Karen soube de sua perda auditiva pela primeira vez quando a irmã mais velha de Klugo foi reprovada em um teste auditivo padrão para recém-nascidos. Klugo também. A família adaptou-se à nova vida e Klugo e sua irmã matricularam-se em programas esportivos.
No entanto, a perda auditiva de Klugo não poderia ser descartada. Na quarta série, ele leu um livro e desligou os aparelhos auditivos. Ele só percebeu que algo estava errado quando olhou para seu professor, cujo rosto estava exausto. Ele olhou em volta. Todos os seus colegas afastaram as cadeiras e ele foi o único que restou na sala de aula durante o exercício de incêndio.
Nem todas as situações são fatais, mas a maioria das que Klugo encontrou na escola exigia autodefesa. Claro, os professores precisavam falar, especialmente quando se viravam e Klugo não conseguia ler os lábios. Mas ele também precisava que seus amigos fossem mais pacientes. Às vezes demorava uma ou duas vezes para entender o que eles estavam falando.
Quando a família se mudou de Ohio após seu primeiro ano, a autoconfiança de Klugo ajudou a formar o time de tênis. Em troca, Klugo aderiu ao sistema de suporte integrado.
“Ele é intenso, mas é bom, e eles respeitam a forma como ele trabalha, e isso repercutiu em grande parte da equipe. Ele é como um profissional em seus hábitos de treinamento e em seu trabalho”, disse Hardt. Veja seu companheiro de duplas Aaron Chang, por exemplo. Chang fala em tom baixo e abafado, mas para acomodar Klugo, ele fica um pouco mais alto – embora não muito alto para revelar seus planos de ataque aos oponentes.
“Eu disse a ele que você tinha que falar porque não conseguirei ouvir se você falar muito alto e muito quieto”, disse Klugo. “Ele geralmente é uma pessoa muito quieta em quadra e foi ótimo vê-lo se transformar um pouco. Ele está fazendo um ótimo trabalho me ajudando.”
Depois de se aconchegarem, Chang e Klugo se alinham na quadra como duas metades de um só corpo, movendo-se em conjunto enquanto as bolas ricocheteiam nas raquetes. É uma torrente de tênis rangendo e o barulho de uma bola atingindo a quadra de concreto até Klugo ou Chang marcar. O mesmo adolescente que escreve artigos para serem enviados a lugares como o Times prepara seu próximo ataque militar.
Quando um dos dois marca, Klugo solta um grito a plenos pulmões de comemoração e eles batem palmas, ritmo que se repete até o fim dos sets, até o fim do jogo. À distância, sua mãe o observa à sombra de um banco. Seu pai caminha ao fundo.
De vez em quando o sol brilha nos fios pequenos e limpos dos aparelhos auditivos de Klugo. Caso contrário, eles são protegidos do sol por seu boné de beisebol branco e cabelos cacheados.

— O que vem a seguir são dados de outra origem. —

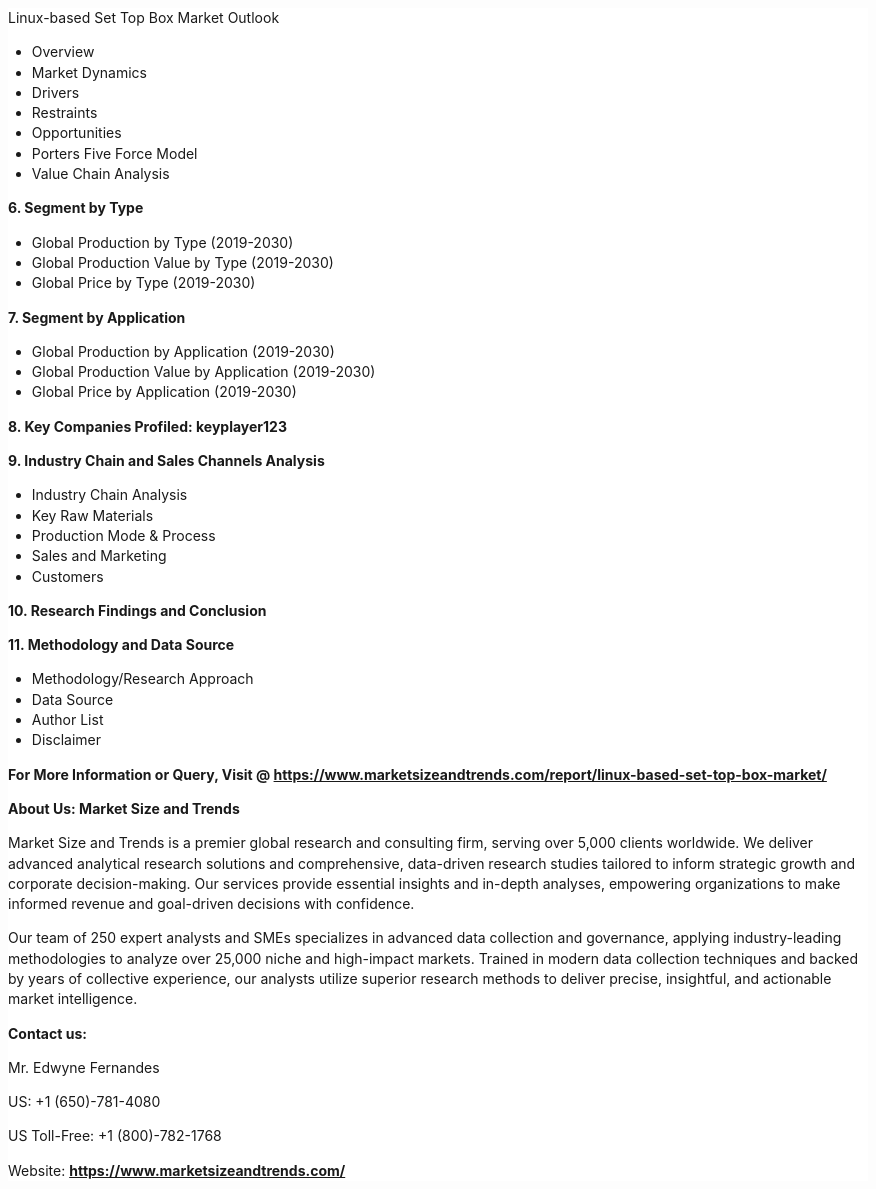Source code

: Linux-based Set Top Box Market Outlook</strong></p><ul><li>Overview</li><li>Market Dynamics</li><li>Drivers</li><li>Restraints</li><li>Opportunities</li><li>Porters Five Force Model</li><li>Value Chain Analysis&nbsp;</li></ul><p><strong>6. Segment by Type</strong></p><ul><li>Global Production by Type (2019-2030)</li><li>Global Production Value by Type (2019-2030)</li><li>Global Price by Type (2019-2030)</li></ul><p><strong>7. Segment by Application</strong></p><ul><li>Global Production by Application (2019-2030)</li><li>Global Production Value by Application (2019-2030)</li><li>Global Price by Application (2019-2030)</li></ul><p><strong>8. Key Companies Profiled: keyplayer123</strong></p><p><strong>9. Industry Chain and Sales Channels Analysis</strong></p><ul><li>Industry Chain Analysis</li><li>Key Raw Materials</li><li>Production Mode &amp; Process</li><li>Sales and Marketing</li><li>Customers</li></ul><p><strong>10. Research Findings and Conclusion</strong></p><p><strong>11. Methodology and Data Source</strong></p><ul><li>Methodology/Research Approach</li><li>Data Source</li><li>Author List</li><li>Disclaimer</li></ul></p><p><strong>For More Information or Query, Visit @ <a href="https://www.marketsizeandtrends.com/report/linux-based-set-top-box-market/">https://www.marketsizeandtrends.com/report/linux-based-set-top-box-market/</a></strong></p><p><strong>About Us: Market Size and Trends</strong></p><p>Market Size and Trends is a premier global research and consulting firm, serving over 5,000 clients worldwide. We deliver advanced analytical research solutions and comprehensive, data-driven research studies tailored to inform strategic growth and corporate decision-making. Our services provide essential insights and in-depth analyses, empowering organizations to make informed revenue and goal-driven decisions with confidence.</p><p>Our team of 250 expert analysts and SMEs specializes in advanced data collection and governance, applying industry-leading methodologies to analyze over 25,000 niche and high-impact markets. Trained in modern data collection techniques and backed by years of collective experience, our analysts utilize superior research methods to deliver precise, insightful, and actionable market intelligence.</p><p><strong>Contact us:</strong></p><p>Mr. Edwyne Fernandes</p><p>US: +1 (650)-781-4080</p><p>US Toll-Free: +1 (800)-782-1768</p><p>Website: <strong><a href="https://www.marketsizeandtrends.com/">https://www.marketsizeandtrends.com/</a></strong></p>
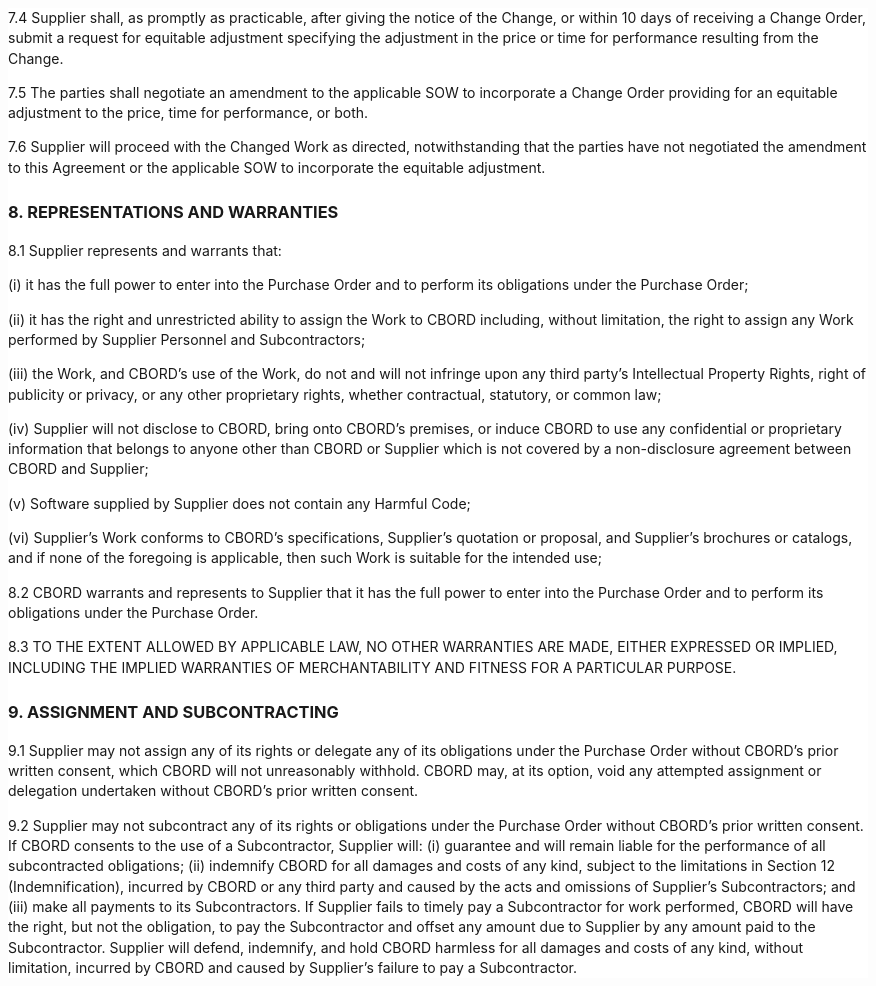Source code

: 7.4 Supplier shall, as promptly as practicable, after giving the notice of the Change, or within 10 days of receiving a Change Order, submit a request for equitable adjustment specifying the adjustment in the price or time for performance resulting from the Change.

7.5 The parties shall negotiate an amendment to the applicable SOW to incorporate a Change Order providing for an equitable adjustment to the price, time for performance, or both.

7.6 Supplier will proceed with the Changed Work as directed, notwithstanding that the parties have not negotiated the amendment to this Agreement or the applicable SOW to incorporate the equitable adjustment.

### 8\. REPRESENTATIONS AND WARRANTIES

8.1 Supplier represents and warrants that:

(i) it has the full power to enter into the Purchase Order and to perform its obligations under the Purchase Order;

(ii) it has the right and unrestricted ability to assign the Work to CBORD including, without limitation, the right to assign any Work performed by Supplier Personnel and Subcontractors;

(iii) the Work, and CBORD’s use of the Work, do not and will not infringe upon any third party’s Intellectual Property Rights, right of publicity or privacy, or any other proprietary rights, whether contractual, statutory, or common law;

(iv) Supplier will not disclose to CBORD, bring onto CBORD’s premises, or induce CBORD to use any confidential or proprietary information that belongs to anyone other than CBORD or Supplier which is not covered by a non-disclosure agreement between CBORD and Supplier;

(v) Software supplied by Supplier does not contain any Harmful Code;

(vi) Supplier’s Work conforms to CBORD’s specifications, Supplier’s quotation or proposal, and Supplier’s brochures or catalogs, and if none of the foregoing is applicable, then such Work is suitable for the intended use;

8.2 CBORD warrants and represents to Supplier that it has the full power to enter into the Purchase Order and to perform its obligations under the Purchase Order.

8.3 TO THE EXTENT ALLOWED BY APPLICABLE LAW, NO OTHER WARRANTIES ARE MADE, EITHER EXPRESSED OR IMPLIED, INCLUDING THE IMPLIED WARRANTIES OF MERCHANTABILITY AND FITNESS FOR A PARTICULAR PURPOSE.

### 9\. ASSIGNMENT AND SUBCONTRACTING

9.1 Supplier may not assign any of its rights or delegate any of its obligations under the Purchase Order without CBORD’s prior written consent, which CBORD will not unreasonably withhold. CBORD may, at its option, void any attempted assignment or delegation undertaken without CBORD’s prior written consent.

9.2 Supplier may not subcontract any of its rights or obligations under the Purchase Order without CBORD’s prior written consent. If CBORD consents to the use of a Subcontractor, Supplier will: (i) guarantee and will remain liable for the performance of all subcontracted obligations; (ii) indemnify CBORD for all damages and costs of any kind, subject to the limitations in Section 12 (Indemnification), incurred by CBORD or any third party and caused by the acts and omissions of Supplier’s Subcontractors; and (iii) make all payments to its Subcontractors. If Supplier fails to timely pay a Subcontractor for work performed, CBORD will have the right, but not the obligation, to pay the Subcontractor and offset any amount due to Supplier by any amount paid to the Subcontractor. Supplier will defend, indemnify, and hold CBORD harmless for all damages and costs of any kind, without limitation, incurred by CBORD and caused by Supplier’s failure to pay a Subcontractor.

Os companheiros de equipe de Klugo não o ajudam apenas a vencer sets. O despertador Bluetooth de Klugo não é portátil e os despertadores dos hotéis tocam muito baixo para ele ouvir. Ele não consegue dormir com aparelhos auditivos. O dispositivo bloqueará completamente o canal auditivo e produzirá um zumbido baixo que dificultará a fuga. Então, quando Harvard-Westlake está viajando, ele é acordado por um de seus companheiros de equipe.
Klugo usa aparelhos auditivos quando compete, mas mesmo assim pode perder alguma coisa. Karen observou seu filho errar acidentalmente seus oponentes, dizendo algo enquanto se virava para pegar a bola perdida.
No entanto, a liderança de Klugo como júnior na equipe faz dele um dos principais candidatos a capitão da equipe na próxima temporada, disse Hardt.
No set, o eloquente e atencioso Klugo perde toda a semelhança com o homem que passa o tempo respondendo perguntas e recitando números sobre perda auditiva.
Mas o tênis não muda quem é Klugo, disse Karen. O esporte apenas fortaleceu sua personalidade.
“Isso me ajudou a me tornar um jogador melhor fora da quadra”, disse Klugo. “Na quadra de tênis também. É um jogo para ver quem estará melhor naquele dia, e sinto que quem mais quer e mais se protege acabará vencendo.”